Explicando o pensamento hegeliano, Marx
afirma: “ A burocracia é o formalismo da
sociedade civil. Ela é a ‘consciência do Estado’, a ‘vontade do Estado’, a ‘potência
do Estado’...a burocracia deve, portanto, proteger toda a universalidade
imaginaria do interesse particular, o espírito corporativo, a fim de proteger a
particularidade imaginaria do interesse universal, seu próprio espírito” (pag
70). Mais: “Hegel nos dá uma descrição
empírica da burocracia, em parte como ela realmente é, em parte segundo a opinião
que ela tem de seu próprio ser”. (Pag70)
A concepção marxista desconstrói todo o
mito de uma burocracia a serviço do povo. Embora reconheça o papel de serviços
essenciais à vida da população, por serem instrumentos ‘públicos’ do Estado,
não passam de ilusórias no sentido de escamotear a separação completa entre a
sociedade e o próprio Estado.

__FAÇA ISTO__. No texto sobre a burocracia, o que a concepção marxista desconstrói?

__TRECHO DE DADOS__.
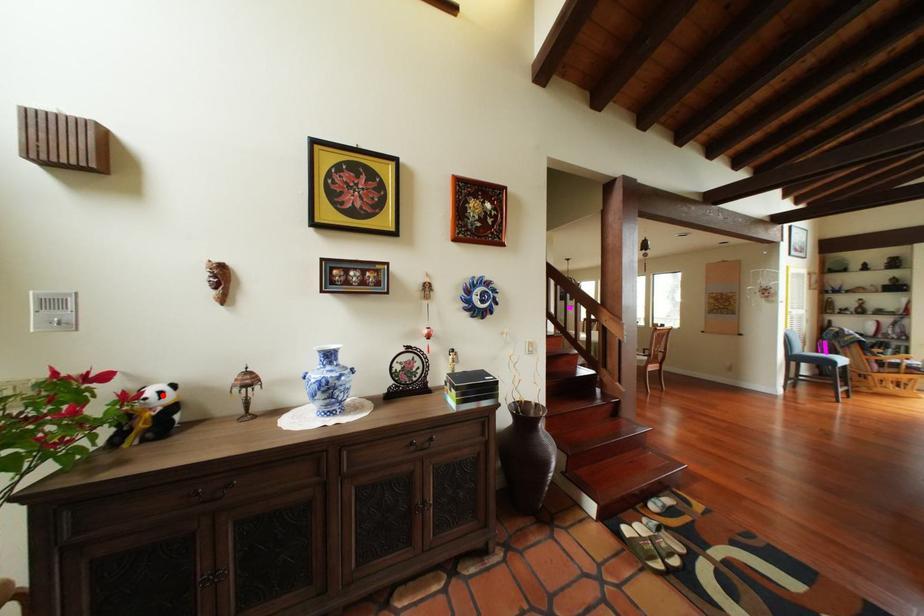
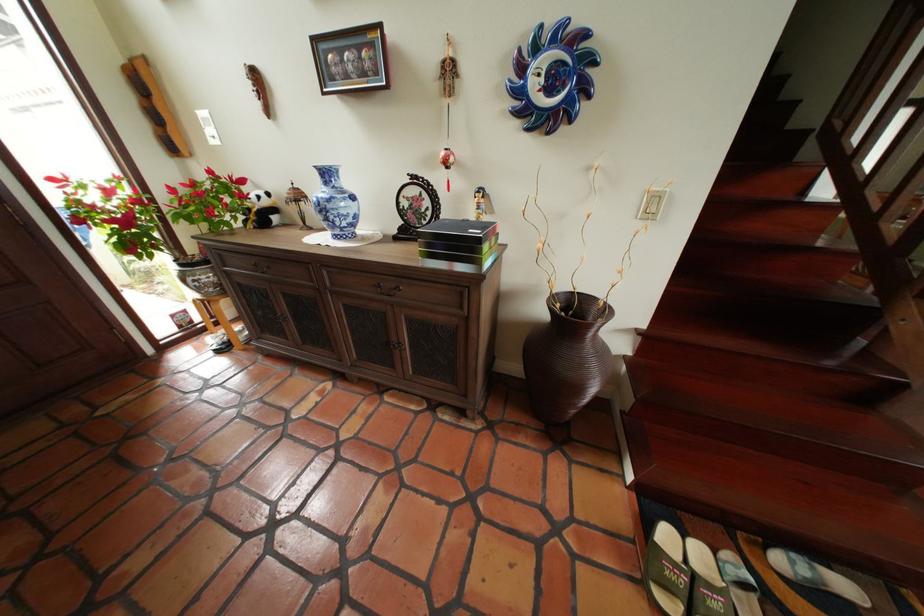
Find the pixel in the second image that matches the highlighted location in the first image.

__RESPOSTA DO EXERCÍCIO__. Todo o mito de uma burocracia a serviço do povo.